Their move follows on a similar decision taken by The EMBO Journal (European Molecular Biology Organization) as described in an editorial here where they state that the “transparent editorial process will make the process that led to acceptance of a paper accessible to all, as well as any discussion of merits and issues with the paper.” Their reasoning cites problems in the process of scientific communication and they give an example by Martin Raff which was published as a letter to the editor called “Painful Publishing” (behind a paywall, apologies). Raff laments the power of the anonymous reviewers to demand often unwarranted additional experimentation as a condition of publication: “authors are so keen to publish in these select journals that they are willing to carry out extra, time consuming experiments suggested by referees, even when the results could strengthen the conclusions only marginally. All too often, young scientists spend many months doing such ‘referees’ experiments.’ Their time and effort would frequently be better spent trying to move their project forward rather than sideways. There is also an inherent danger in doing experiments to obtain results that a referee demands to see.”
Rick Trebino, physics professor at Georgia Tech, penned a note detailing the often incredible steps he went through in trying to publish a scientific comment: “How to Publish a Scientific Comment in 1 2 3 Easy Steps.” It describes deep problems in our scientific discourse today. The recent clinical trials scandal at Duke University is another example of failed scientific communication. Many efforts were made to print correspondences regarding errors in published papers that may have permitted problems in the research to have been addressed earlier.

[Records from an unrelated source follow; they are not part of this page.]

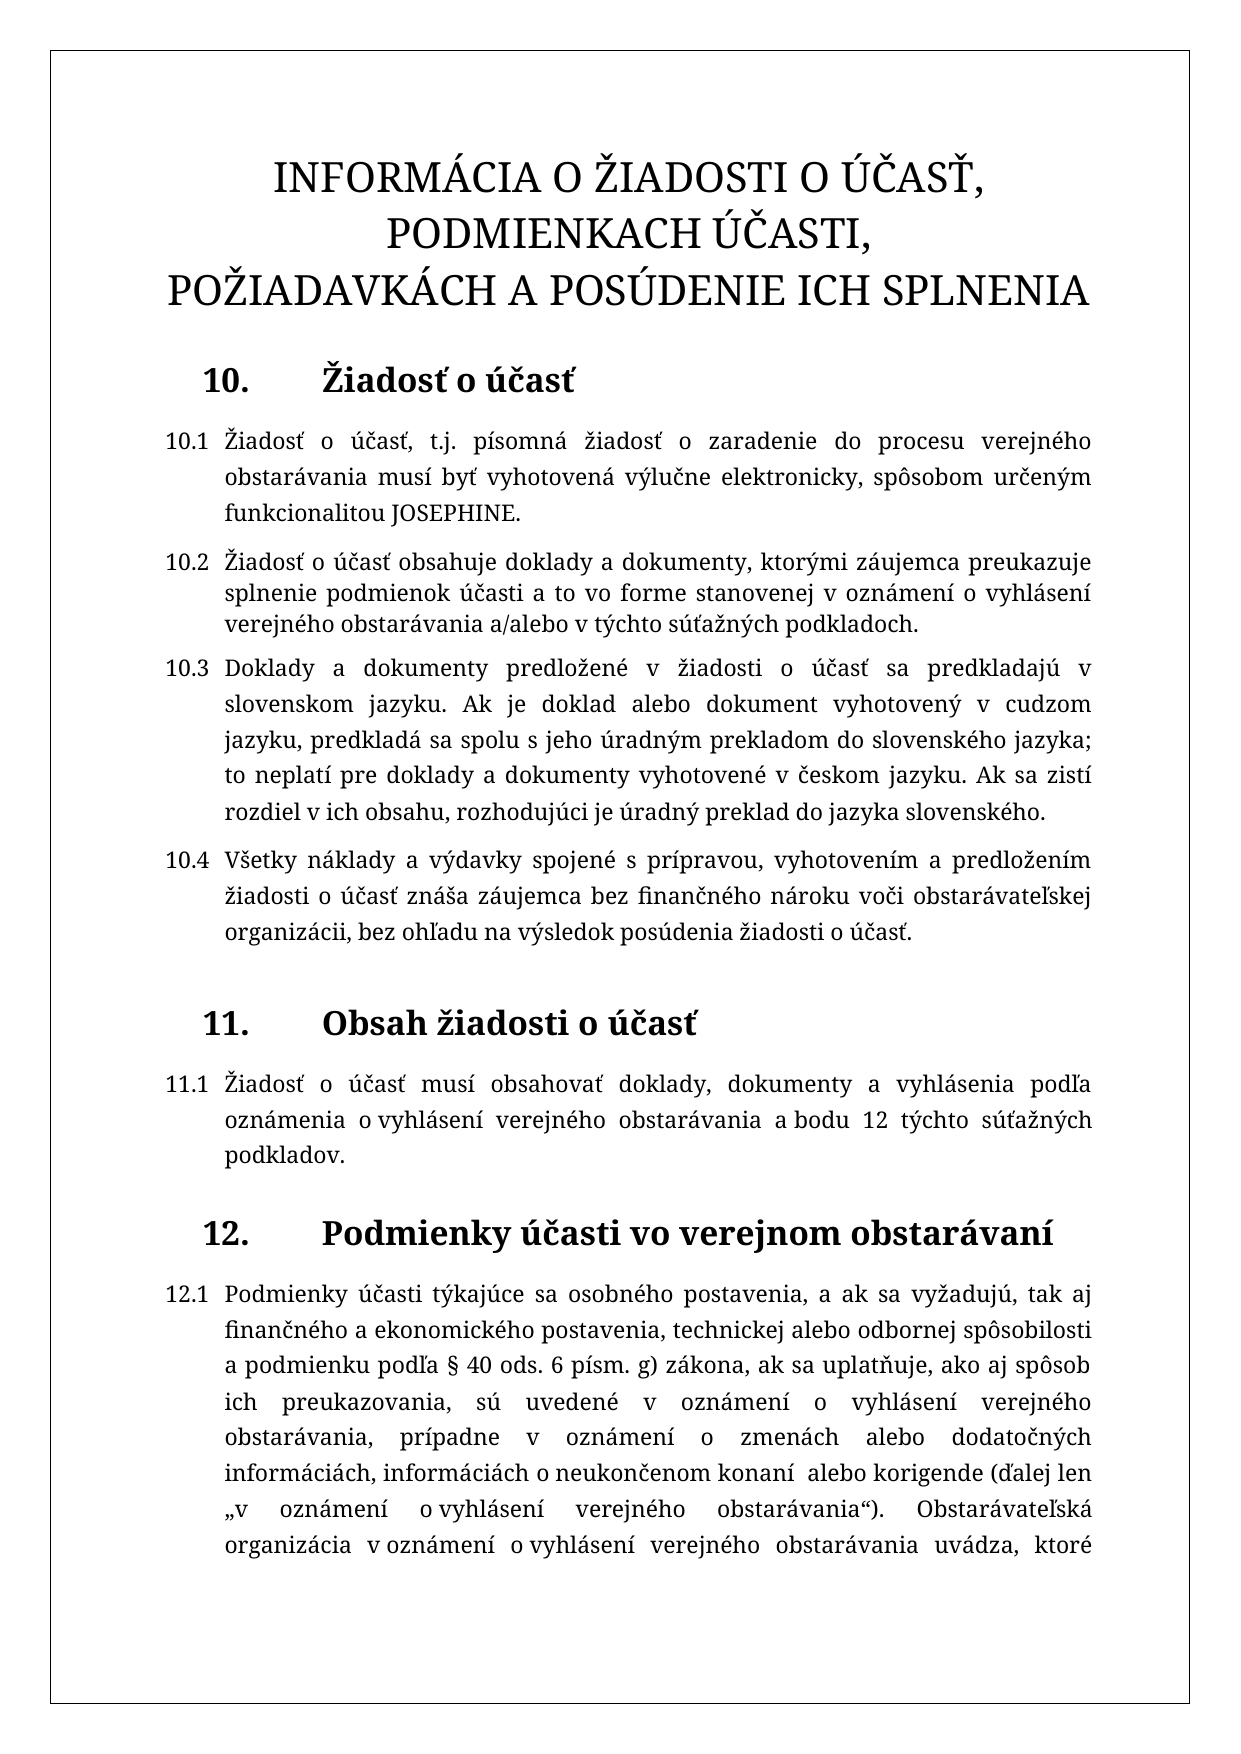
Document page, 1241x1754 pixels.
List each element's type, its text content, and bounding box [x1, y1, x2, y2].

text 10.3 Doklady a dokumenty predložené v žiadosti o účasť sa predkladajú v slovenskom jazyku. Ak je doklad alebo dokument vyhotovený v cudzom jazyku, predkladá sa spolu s jeho úradným prekladom do slovenského jazyka; to neplatí pre doklady a dokumenty vyhotovené v českom jazyku. Ak sa zistí rozdiel v ich obsahu, rozhodujúci je úradný preklad do jazyka slovenského. [165, 652, 1093, 827]
subtitle POŽIADAVKÁCH A POSÚDENIE ICH SPLNENIA [165, 261, 1093, 318]
subtitle Podmienky účasti vo verejnom obstarávaní [203, 1209, 1093, 1255]
text 10.1 Žiadosť o účasť, t.j. písomná žiadosť o zaradenie do procesu verejného obstarávania musí byť vyhotovená výlučne elektronicky, spôsobom určeným funkcionalitou JOSEPHINE. [165, 425, 1093, 528]
list Žiadosť o účasť musí obsahovať doklady, dokumenty a vyhlásenia podľa oznámenia o vyhlásení verejného obstarávania a bodu 12 týchto súťažných podkladov. [165, 1068, 1093, 1170]
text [165, 1278, 1093, 1560]
subtitle Obsah žiadosti o účasť [203, 1000, 1093, 1046]
text 10.2 Žiadosť o účasť obsahuje doklady a dokumenty, ktorými záujemca preukazuje splnenie podmienok účasti a to vo forme stanovenej v oznámení o vyhlásení verejného obstarávania a/alebo v týchto súťažných podkladoch. [165, 545, 1093, 639]
text 10.4 Všetky náklady a výdavky spojené s prípravou, vyhotovením a predložením žiadosti o účasť znáša záujemca bez finančného nároku voči obstarávateľskej organizácii, bez ohľadu na výsledok posúdenia žiadosti o účasť. [165, 844, 1093, 947]
subtitle Žiadosť o účasť [203, 357, 1093, 402]
subtitle INFORMÁCIA O ŽIADOSTI O ÚČASŤ, PODMIENKACH ÚČASTI, [165, 147, 1093, 261]
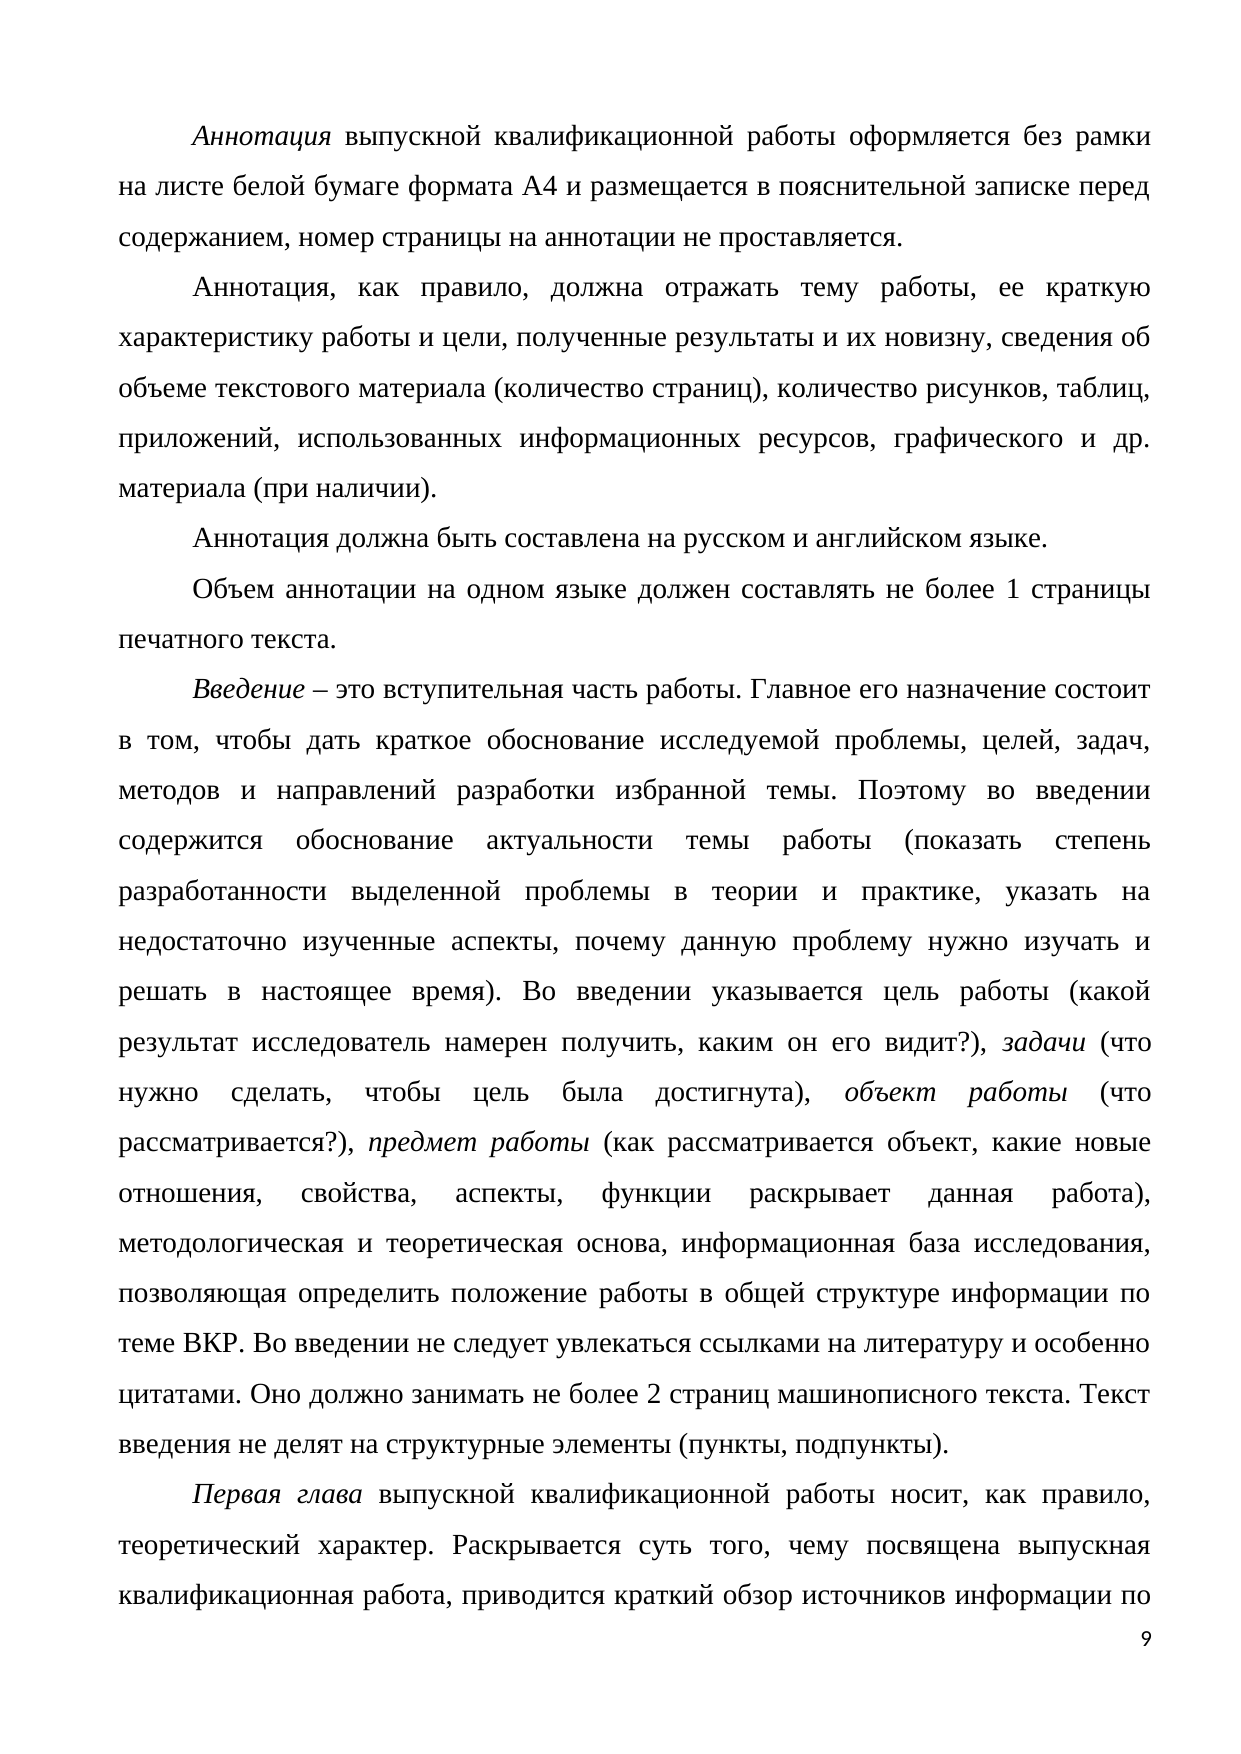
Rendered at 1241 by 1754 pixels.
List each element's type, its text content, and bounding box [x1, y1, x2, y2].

text Аннотация должна быть составлена на русском и английском языке. [118, 521, 1152, 554]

The editorial in Molecular Systems Biology also announces that the journal is joining many others in adopting a policy of encouraging the upload of the data that underlies results in the paper to be published alongside the final article. They go one step further and provide links from the figure in the paper to its underlying data. They give an example of such linked figures here. My question is how this dovetails with recent efforts by Donoho and Gavish to create a system of universal figure-level identifiers for published results, and the work of Altman and King to design Universal Numerical Fingerprints (UNFs) for data citation.